> What the exercise asks
Retype the material from its first line up to and including the line with "Rank the series". Keep every character unchanged.

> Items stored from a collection
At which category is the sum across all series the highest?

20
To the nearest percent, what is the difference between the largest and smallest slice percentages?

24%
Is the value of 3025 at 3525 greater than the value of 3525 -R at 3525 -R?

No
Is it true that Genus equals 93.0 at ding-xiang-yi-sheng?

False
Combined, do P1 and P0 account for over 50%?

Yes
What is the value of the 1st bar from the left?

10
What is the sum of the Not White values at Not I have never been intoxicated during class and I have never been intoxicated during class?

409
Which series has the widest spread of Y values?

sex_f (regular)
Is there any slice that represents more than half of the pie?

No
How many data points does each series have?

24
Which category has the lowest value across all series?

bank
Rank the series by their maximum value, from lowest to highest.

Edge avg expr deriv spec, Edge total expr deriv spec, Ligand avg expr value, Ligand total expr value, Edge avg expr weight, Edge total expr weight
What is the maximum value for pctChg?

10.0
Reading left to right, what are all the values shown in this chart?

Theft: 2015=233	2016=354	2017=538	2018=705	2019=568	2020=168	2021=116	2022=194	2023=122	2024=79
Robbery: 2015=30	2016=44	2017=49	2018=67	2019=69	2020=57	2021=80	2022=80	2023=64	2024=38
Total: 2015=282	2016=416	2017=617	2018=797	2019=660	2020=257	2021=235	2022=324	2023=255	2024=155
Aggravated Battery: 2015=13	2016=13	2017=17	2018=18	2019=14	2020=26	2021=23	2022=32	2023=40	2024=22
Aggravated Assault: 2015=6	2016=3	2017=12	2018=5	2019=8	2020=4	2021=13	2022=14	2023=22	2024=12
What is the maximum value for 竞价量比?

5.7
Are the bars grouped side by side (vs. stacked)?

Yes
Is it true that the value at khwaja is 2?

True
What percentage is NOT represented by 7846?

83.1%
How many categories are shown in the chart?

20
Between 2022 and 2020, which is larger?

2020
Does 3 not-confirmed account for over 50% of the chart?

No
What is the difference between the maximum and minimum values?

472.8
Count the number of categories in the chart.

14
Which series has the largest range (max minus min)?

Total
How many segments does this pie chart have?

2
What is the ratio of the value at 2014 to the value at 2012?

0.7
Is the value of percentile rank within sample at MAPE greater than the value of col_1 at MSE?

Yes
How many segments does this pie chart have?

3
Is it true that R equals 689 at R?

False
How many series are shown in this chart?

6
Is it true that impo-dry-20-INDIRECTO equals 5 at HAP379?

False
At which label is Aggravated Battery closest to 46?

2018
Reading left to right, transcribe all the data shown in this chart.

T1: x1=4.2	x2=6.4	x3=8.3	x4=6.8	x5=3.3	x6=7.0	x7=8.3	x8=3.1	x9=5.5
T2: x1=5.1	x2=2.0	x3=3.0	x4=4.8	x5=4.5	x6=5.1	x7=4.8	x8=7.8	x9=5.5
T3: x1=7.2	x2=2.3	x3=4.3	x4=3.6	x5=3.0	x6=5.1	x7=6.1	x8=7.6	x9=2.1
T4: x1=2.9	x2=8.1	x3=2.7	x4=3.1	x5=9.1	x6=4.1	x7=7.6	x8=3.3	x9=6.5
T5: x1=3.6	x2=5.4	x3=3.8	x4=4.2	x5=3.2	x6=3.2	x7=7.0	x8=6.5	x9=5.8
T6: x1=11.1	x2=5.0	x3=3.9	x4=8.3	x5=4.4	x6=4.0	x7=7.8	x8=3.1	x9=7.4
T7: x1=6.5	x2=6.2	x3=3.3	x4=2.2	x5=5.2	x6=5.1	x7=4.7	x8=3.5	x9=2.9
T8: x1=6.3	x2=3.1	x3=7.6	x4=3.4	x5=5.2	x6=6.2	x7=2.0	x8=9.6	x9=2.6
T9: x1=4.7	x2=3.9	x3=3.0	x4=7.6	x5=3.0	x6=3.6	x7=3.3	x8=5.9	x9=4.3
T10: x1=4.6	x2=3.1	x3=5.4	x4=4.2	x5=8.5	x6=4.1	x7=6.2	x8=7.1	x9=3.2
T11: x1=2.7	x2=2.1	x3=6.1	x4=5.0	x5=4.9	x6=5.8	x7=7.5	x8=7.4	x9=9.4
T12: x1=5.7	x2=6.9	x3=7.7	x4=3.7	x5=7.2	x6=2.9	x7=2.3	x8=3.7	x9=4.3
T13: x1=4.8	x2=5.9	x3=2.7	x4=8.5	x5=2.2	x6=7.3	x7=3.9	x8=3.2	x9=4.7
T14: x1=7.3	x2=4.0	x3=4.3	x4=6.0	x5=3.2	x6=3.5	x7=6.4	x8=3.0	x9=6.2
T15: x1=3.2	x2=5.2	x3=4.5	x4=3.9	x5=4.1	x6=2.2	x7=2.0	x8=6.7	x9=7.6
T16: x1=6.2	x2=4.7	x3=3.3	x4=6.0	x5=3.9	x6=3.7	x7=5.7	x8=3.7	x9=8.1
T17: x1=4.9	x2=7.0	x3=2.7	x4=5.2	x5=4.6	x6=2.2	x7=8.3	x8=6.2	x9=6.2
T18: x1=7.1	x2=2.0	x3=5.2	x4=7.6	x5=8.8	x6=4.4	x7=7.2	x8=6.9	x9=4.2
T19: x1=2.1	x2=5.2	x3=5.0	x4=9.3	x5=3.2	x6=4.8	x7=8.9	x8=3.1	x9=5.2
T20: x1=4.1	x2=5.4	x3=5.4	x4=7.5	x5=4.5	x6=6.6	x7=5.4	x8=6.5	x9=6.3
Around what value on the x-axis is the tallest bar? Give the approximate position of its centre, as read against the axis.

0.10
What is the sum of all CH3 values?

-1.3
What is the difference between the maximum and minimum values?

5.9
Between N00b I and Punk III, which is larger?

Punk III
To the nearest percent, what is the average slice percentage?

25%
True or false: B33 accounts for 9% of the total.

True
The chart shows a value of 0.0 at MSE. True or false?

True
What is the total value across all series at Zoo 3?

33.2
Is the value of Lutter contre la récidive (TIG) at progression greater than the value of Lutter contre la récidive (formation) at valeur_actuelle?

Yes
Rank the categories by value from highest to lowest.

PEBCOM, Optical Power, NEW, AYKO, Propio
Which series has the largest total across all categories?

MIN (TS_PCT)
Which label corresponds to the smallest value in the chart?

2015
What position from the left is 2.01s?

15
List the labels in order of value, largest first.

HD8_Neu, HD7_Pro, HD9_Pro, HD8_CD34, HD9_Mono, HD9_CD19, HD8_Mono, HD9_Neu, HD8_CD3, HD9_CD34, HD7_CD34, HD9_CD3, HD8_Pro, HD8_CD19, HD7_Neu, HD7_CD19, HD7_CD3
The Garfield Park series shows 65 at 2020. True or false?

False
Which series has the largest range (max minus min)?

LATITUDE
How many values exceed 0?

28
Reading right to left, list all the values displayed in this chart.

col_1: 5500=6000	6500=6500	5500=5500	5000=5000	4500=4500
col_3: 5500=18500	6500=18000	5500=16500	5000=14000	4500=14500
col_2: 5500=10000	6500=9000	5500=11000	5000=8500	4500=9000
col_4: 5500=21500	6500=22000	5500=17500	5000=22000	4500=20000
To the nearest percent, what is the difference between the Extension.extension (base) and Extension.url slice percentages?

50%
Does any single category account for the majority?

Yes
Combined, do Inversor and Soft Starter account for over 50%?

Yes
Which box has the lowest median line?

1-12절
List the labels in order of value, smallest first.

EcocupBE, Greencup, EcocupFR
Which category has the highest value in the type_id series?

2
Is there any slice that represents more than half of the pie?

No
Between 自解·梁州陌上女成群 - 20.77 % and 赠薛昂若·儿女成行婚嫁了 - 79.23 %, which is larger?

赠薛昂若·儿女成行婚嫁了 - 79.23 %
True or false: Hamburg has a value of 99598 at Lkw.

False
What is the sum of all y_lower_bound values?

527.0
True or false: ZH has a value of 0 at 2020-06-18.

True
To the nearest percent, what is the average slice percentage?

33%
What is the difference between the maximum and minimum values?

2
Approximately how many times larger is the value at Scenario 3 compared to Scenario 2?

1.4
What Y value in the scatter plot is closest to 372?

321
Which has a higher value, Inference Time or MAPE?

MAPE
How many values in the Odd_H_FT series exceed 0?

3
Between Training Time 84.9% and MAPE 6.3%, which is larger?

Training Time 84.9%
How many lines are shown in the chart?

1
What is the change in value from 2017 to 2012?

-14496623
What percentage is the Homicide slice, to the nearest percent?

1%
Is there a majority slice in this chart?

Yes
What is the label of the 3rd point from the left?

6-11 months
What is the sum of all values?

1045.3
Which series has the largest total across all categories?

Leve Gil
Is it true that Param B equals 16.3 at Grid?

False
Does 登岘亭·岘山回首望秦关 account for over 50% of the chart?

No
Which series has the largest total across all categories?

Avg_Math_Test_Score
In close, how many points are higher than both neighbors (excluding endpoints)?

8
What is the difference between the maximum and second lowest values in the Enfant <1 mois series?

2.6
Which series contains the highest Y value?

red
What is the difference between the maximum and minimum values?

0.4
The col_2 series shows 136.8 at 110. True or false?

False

> Exercise response
At which category is the sum across all series the highest?

20
To the nearest percent, what is the difference between the largest and smallest slice percentages?

24%
Is the value of 3025 at 3525 greater than the value of 3525 -R at 3525 -R?

No
Is it true that Genus equals 93.0 at ding-xiang-yi-sheng?

False
Combined, do P1 and P0 account for over 50%?

Yes
What is the value of the 1st bar from the left?

10
What is the sum of the Not White values at Not I have never been intoxicated during class and I have never been intoxicated during class?

409
Which series has the widest spread of Y values?

sex_f (regular)
Is there any slice that represents more than half of the pie?

No
How many data points does each series have?

24
Which category has the lowest value across all series?

bank
Rank the series by their maximum value, from lowest to highest.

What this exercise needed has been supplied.